The Importers and Exporters Association of Ghana is urging commercial banks nationwide to significantly reduce their lending rates following a notable decline in the Ghana Reference Rate to 10.02%.
The Executive Secretary of the Association, Mr Samson Asaki Awingobit, noted that the recent fall in the benchmark rate represents a strong opportunity for banks to make credit more affordable for businesses, especially small and medium-sized enterprises (SMEs) and industries that depend heavily on bank financing to expand operations, sustain production, and create employment.
Speaking to Citi Business News, Mr. Awingobit expressed concern that despite improvements in key macroeconomic indicators such as inflation, monetary stability, and the reference rate itself, many commercial banks continue to charge relatively high lending rates.
He noted that current lending rates in the banking sector still range between 18% and 24%, a level he believes is not consistent with the recent economic gains recorded in the country.
“We should be expecting lending rates to come down further from 19%, maybe at least to 15 or 14% in order to reflect the Ghana Reference Rate,” he stated.
The Ghana Reference Rate is a key benchmark used by banks in Ghana to price loans. It is intended to improve transparency in lending by providing a standardised base rate that reflects broader economic conditions, including inflation and policy trends set by the Bank of Ghana.
With the recent reduction from 14.58% in February to 10.02% in June, many stakeholders in the business community argue that borrowing costs should correspondingly decrease.
Mr. Awingobit emphasised that since commercial banks rely on indicators such as the reference rate and inflation to determine loan pricing, businesses should begin to benefit more directly from the improving economic environment.
In his view, lower lending rates would not only ease the financial burden on existing businesses but also encourage new investments, stimulate production, and support job creation across various sectors of the economy.
He further urged banks to ensure that the benefits of macroeconomic stability are passed on to the real sector of the economy. According to him, the private sector must be the ultimate beneficiary of economic progress, especially after sustained efforts by policymakers to stabilise inflation and improve monetary conditions.
“The private sector should be the ultimate beneficiary of the progress made in the economy,” he noted.
The Association also encouraged businesses seeking credit facilities to take a more proactive role in negotiating loan terms with financial institutions. Mr. Awingobit insisted that with the current downward trend in benchmark rates, banks can no longer justify maintaining high lending rates, especially when conditions in the broader economy have improved significantly compared to previous years.
He also addressed recent developments in inflation, noting that it had increased slightly from 3.4 percent in April to 3.7 percent in May.
However, he described the rise as modest and manageable, particularly when compared to the double-digit inflation levels Ghana experienced in earlier years.
In his assessment, the current inflation environment remains generally supportive of economic activity and investment.
“Inflation at 3.7% is still on a good note,” he said, while also calling for greater clarity on the factors contributing to the slight increase.
Beyond monetary policy concerns, Mr.
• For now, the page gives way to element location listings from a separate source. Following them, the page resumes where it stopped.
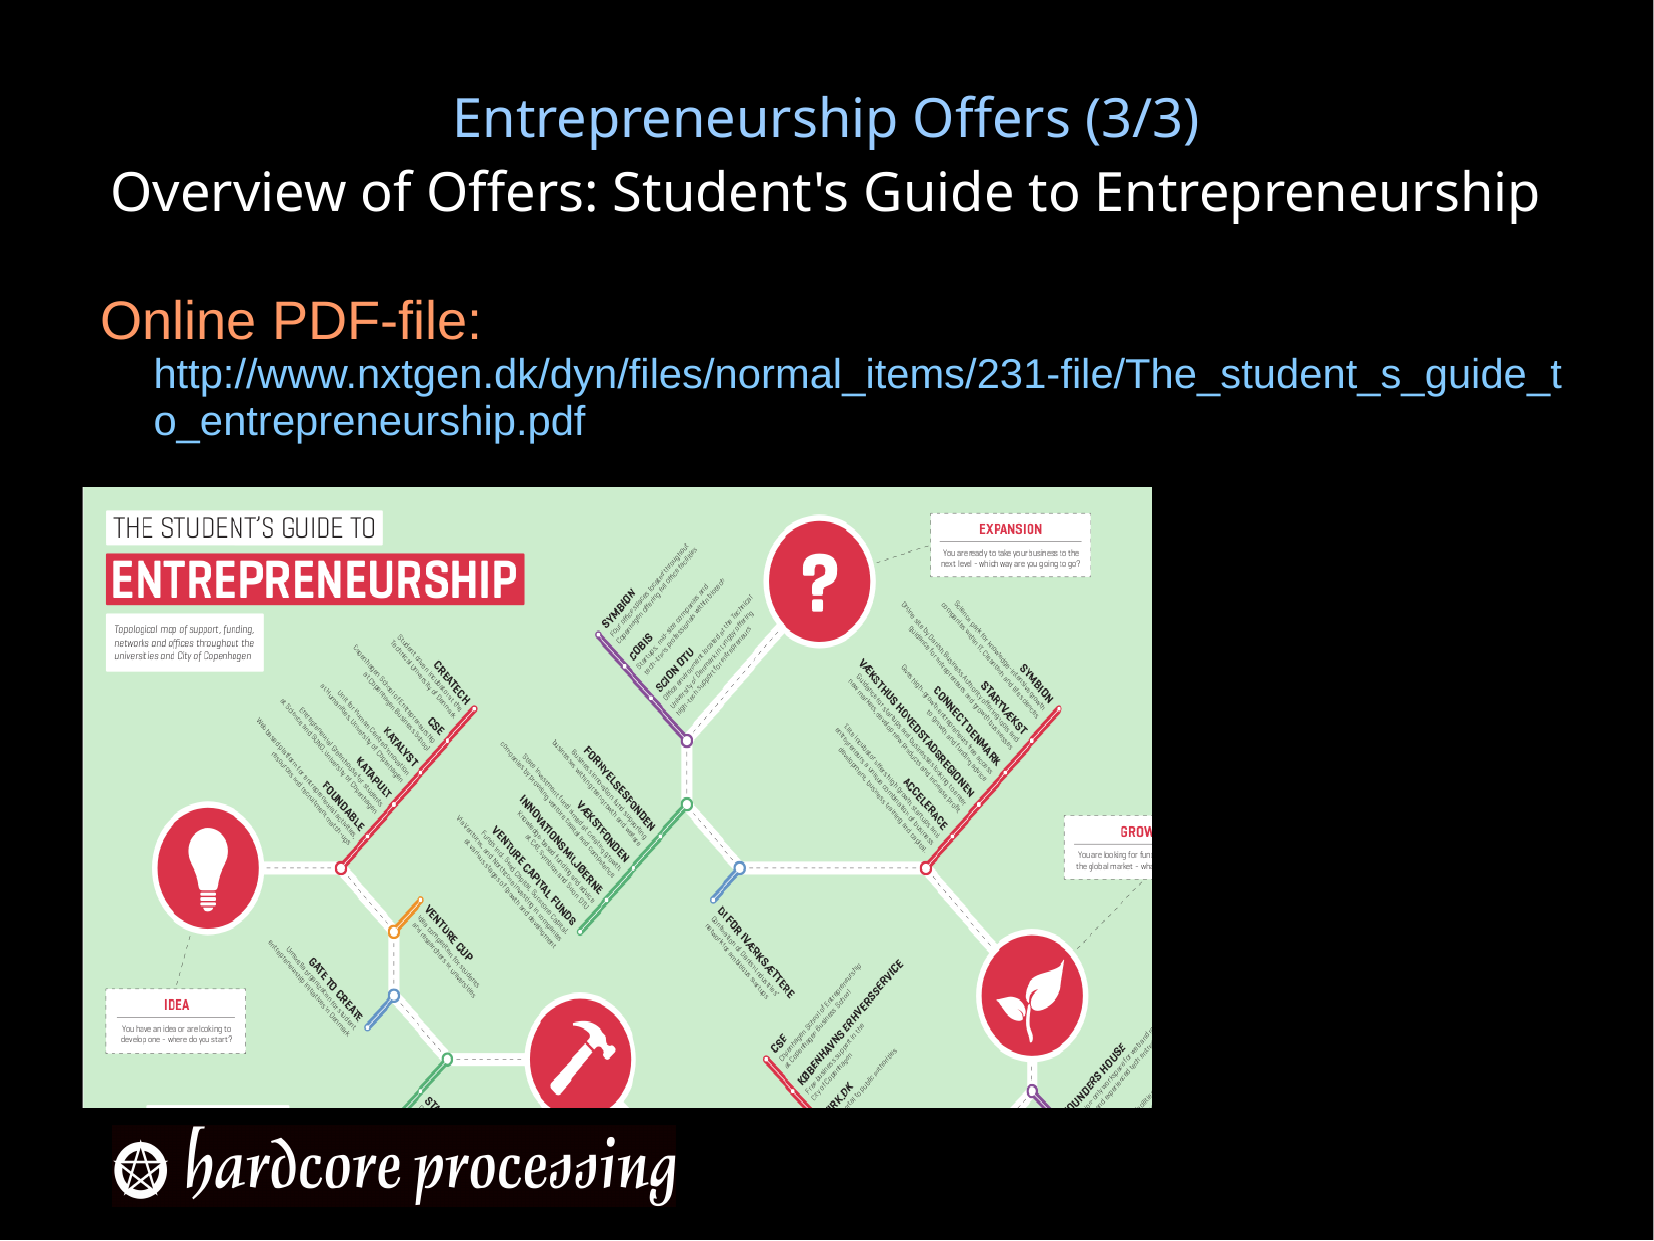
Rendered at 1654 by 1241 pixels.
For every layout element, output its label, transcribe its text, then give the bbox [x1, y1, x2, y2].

picture [112, 1125, 676, 1207]
title Entrepreneurship Offers (3/3) Overview of Offers: Student's Guide to Entrepreneurship [82, 49, 1571, 257]
chart [82, 487, 1501, 1109]
list Online PDF-file: http://www.nxtgen.dk/dyn/files/normal_items/231-file/The_student_s_guide_to_entrepreneurship.pdf [82, 290, 1571, 462]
Awingobit also expressed support for government efforts aimed at reducing Ghana’s import bill, particularly with regard to food imports such as rice.
He argued that strengthening domestic production capacity would help the country retain more resources within the local economy, create employment opportunities, and enhance long-term economic resilience.
He further appealed to the Governor of the Bank of Ghana and the central bank’s management to ensure that reductions in the Ghana Reference Rate are effectively transmitted through the banking system.
According to him, the impact of monetary policy reforms must be felt beyond the financial sector and reflected in the everyday cost of doing business.
“If the Bank of Ghana has worked hard to bring the reference rate to that point, then we should see a reflection in the commercial banks,” he added.
The Ghana Reference Rate remains a critical tool in the country’s financial system, designed to enhance fairness, transparency, and consistency in loan pricing.
With its recent decline, businesses across Ghana are now closely watching whether commercial banks will respond by adjusting lending rates downward in line with the improved macroeconomic environment.